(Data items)
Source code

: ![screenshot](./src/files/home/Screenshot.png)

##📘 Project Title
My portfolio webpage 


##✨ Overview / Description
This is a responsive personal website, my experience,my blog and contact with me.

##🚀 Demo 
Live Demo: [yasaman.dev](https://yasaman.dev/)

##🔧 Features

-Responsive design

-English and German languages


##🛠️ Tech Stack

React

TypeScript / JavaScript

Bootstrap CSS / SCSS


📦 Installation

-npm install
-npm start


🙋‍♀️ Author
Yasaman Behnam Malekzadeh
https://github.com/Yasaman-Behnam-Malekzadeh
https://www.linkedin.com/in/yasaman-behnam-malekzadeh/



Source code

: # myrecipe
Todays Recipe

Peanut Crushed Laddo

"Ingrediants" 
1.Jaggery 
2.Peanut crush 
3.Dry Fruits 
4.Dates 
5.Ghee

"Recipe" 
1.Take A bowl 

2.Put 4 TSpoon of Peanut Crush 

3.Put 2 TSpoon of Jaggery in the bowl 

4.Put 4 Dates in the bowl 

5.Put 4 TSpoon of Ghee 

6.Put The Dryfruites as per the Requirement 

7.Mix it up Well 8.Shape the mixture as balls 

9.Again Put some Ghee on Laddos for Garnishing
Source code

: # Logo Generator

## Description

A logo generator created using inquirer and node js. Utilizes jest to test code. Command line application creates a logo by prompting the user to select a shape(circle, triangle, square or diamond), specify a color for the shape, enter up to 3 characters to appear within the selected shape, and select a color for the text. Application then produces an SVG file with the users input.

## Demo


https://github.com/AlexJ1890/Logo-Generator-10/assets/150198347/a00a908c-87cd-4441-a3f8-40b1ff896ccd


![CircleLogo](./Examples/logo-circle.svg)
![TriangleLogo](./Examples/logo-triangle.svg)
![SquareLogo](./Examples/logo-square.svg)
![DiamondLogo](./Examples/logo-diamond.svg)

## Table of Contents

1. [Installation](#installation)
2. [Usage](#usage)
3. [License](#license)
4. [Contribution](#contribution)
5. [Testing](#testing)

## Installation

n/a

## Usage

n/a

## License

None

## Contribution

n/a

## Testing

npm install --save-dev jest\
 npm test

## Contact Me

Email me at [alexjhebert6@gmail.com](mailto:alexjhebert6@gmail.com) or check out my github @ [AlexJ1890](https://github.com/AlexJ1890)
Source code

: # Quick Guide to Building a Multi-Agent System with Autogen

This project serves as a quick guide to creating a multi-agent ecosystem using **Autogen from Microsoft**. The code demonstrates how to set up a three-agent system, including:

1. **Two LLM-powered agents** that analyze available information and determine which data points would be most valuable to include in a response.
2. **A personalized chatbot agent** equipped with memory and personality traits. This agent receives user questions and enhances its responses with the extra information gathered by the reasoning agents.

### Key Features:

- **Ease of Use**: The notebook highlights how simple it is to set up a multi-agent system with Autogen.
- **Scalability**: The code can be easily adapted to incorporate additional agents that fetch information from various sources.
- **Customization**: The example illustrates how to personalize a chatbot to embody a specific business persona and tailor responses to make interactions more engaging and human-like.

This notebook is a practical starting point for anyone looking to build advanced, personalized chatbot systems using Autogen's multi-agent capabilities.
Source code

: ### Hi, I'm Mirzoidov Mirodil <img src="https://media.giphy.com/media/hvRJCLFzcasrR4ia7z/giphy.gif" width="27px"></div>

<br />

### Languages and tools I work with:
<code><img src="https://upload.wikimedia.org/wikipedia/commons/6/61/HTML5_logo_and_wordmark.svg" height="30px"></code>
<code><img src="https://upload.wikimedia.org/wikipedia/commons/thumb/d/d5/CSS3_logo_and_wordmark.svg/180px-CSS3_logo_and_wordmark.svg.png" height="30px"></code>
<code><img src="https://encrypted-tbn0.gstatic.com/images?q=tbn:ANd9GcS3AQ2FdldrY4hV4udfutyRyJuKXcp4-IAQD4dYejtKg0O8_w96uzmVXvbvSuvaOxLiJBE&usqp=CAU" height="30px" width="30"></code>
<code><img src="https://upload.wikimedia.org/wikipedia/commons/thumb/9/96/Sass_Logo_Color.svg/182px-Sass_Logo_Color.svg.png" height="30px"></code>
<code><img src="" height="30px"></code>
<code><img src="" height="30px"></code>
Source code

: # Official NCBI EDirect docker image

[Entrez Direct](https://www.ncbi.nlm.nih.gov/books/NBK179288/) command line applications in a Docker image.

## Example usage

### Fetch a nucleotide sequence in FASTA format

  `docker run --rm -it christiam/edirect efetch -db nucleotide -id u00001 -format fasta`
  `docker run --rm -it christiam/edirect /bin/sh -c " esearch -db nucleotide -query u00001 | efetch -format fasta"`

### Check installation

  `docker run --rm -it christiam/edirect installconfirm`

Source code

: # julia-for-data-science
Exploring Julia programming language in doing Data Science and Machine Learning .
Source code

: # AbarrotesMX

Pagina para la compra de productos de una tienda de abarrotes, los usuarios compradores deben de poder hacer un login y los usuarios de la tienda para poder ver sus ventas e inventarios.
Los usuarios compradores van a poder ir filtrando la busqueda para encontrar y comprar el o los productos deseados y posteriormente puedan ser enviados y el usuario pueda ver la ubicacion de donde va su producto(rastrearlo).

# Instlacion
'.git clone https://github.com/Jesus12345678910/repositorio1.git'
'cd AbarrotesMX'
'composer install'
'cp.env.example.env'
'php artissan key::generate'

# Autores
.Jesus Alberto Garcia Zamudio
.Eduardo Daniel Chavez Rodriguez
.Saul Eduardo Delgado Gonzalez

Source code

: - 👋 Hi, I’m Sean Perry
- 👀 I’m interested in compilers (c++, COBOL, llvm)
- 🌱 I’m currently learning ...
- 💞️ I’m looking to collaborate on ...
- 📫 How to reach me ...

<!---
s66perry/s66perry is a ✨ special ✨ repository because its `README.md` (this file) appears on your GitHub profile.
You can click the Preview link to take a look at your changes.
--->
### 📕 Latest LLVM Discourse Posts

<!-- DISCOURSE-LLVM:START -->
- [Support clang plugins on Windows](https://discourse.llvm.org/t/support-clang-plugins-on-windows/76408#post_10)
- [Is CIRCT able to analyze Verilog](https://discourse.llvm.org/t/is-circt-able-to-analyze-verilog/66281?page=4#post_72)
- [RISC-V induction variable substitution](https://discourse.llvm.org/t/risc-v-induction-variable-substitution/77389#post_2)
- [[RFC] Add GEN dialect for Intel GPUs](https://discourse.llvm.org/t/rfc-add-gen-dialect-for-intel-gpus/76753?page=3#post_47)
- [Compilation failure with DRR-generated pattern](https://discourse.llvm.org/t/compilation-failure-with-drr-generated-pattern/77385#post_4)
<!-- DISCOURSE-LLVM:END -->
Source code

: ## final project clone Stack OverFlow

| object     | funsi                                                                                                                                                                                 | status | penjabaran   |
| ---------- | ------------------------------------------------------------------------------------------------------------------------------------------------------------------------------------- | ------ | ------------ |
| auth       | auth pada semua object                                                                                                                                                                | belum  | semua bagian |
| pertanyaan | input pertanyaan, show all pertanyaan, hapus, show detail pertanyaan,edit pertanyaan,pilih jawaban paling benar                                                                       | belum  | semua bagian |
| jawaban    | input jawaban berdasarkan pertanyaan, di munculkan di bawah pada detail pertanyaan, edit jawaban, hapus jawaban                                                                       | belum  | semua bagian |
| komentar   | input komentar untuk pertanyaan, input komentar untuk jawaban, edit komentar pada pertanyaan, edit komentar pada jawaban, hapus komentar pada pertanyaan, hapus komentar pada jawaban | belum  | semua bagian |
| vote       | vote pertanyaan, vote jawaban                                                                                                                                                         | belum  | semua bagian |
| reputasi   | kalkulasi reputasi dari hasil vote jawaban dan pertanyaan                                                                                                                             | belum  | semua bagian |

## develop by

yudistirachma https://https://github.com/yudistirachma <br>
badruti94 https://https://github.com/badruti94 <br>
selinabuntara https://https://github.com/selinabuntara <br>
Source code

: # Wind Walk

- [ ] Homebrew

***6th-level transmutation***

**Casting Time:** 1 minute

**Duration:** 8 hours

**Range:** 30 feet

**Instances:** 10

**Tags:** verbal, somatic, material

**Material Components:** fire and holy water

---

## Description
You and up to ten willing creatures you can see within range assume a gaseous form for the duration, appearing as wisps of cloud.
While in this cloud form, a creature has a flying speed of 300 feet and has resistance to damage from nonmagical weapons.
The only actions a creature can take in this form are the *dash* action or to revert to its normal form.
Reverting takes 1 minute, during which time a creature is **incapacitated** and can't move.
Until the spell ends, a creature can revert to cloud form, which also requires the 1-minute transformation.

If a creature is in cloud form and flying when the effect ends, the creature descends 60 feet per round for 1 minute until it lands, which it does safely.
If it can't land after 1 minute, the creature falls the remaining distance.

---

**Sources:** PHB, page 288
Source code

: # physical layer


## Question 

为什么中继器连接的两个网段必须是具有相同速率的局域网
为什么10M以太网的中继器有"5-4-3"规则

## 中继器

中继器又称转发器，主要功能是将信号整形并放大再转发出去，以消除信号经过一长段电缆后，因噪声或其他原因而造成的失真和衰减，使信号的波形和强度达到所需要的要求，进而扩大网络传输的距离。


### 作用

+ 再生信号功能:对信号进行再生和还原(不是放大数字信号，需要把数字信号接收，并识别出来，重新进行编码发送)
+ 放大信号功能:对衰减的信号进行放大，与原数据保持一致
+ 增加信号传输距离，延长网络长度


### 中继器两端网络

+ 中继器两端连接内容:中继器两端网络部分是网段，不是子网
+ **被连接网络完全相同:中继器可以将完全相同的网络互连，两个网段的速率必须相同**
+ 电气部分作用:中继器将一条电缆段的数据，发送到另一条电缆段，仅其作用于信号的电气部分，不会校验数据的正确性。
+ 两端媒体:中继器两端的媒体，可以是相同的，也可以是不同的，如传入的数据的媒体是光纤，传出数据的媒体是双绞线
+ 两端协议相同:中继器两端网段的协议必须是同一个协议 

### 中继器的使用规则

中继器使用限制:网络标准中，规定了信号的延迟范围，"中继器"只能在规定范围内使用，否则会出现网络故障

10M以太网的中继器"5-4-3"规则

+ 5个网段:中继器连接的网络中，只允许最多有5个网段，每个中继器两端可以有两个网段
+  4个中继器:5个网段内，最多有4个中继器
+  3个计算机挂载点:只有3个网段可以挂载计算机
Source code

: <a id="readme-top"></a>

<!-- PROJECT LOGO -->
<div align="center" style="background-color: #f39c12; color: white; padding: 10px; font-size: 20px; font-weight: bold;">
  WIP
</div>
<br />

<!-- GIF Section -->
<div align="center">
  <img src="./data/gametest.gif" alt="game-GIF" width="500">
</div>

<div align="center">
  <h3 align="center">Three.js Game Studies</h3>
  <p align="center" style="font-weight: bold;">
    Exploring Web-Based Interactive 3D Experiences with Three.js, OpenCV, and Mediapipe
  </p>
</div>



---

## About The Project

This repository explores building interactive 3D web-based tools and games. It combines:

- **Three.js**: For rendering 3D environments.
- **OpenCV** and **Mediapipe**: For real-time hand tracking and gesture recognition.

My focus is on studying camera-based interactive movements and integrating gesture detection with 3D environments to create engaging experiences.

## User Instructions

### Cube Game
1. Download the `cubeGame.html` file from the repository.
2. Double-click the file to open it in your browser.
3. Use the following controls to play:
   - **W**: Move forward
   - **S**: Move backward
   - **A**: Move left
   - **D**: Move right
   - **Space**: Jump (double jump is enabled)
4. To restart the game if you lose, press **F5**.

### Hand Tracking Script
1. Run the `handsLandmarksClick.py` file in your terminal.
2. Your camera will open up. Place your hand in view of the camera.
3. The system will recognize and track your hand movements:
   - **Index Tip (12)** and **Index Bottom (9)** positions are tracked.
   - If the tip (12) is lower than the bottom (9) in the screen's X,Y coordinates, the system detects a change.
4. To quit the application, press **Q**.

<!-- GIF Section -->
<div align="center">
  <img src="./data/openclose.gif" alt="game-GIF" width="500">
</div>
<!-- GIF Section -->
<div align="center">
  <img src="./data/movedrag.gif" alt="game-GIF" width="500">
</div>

**What you will do:** Read through the data above. Report each line that has the word "looking".

**Problem solution:**
This notebook is a practical starting point for anyone looking to build advanced, personalized chatbot systems using Autogen's multi-agent capabilities.
- 💞️ I’m looking to collaborate on ...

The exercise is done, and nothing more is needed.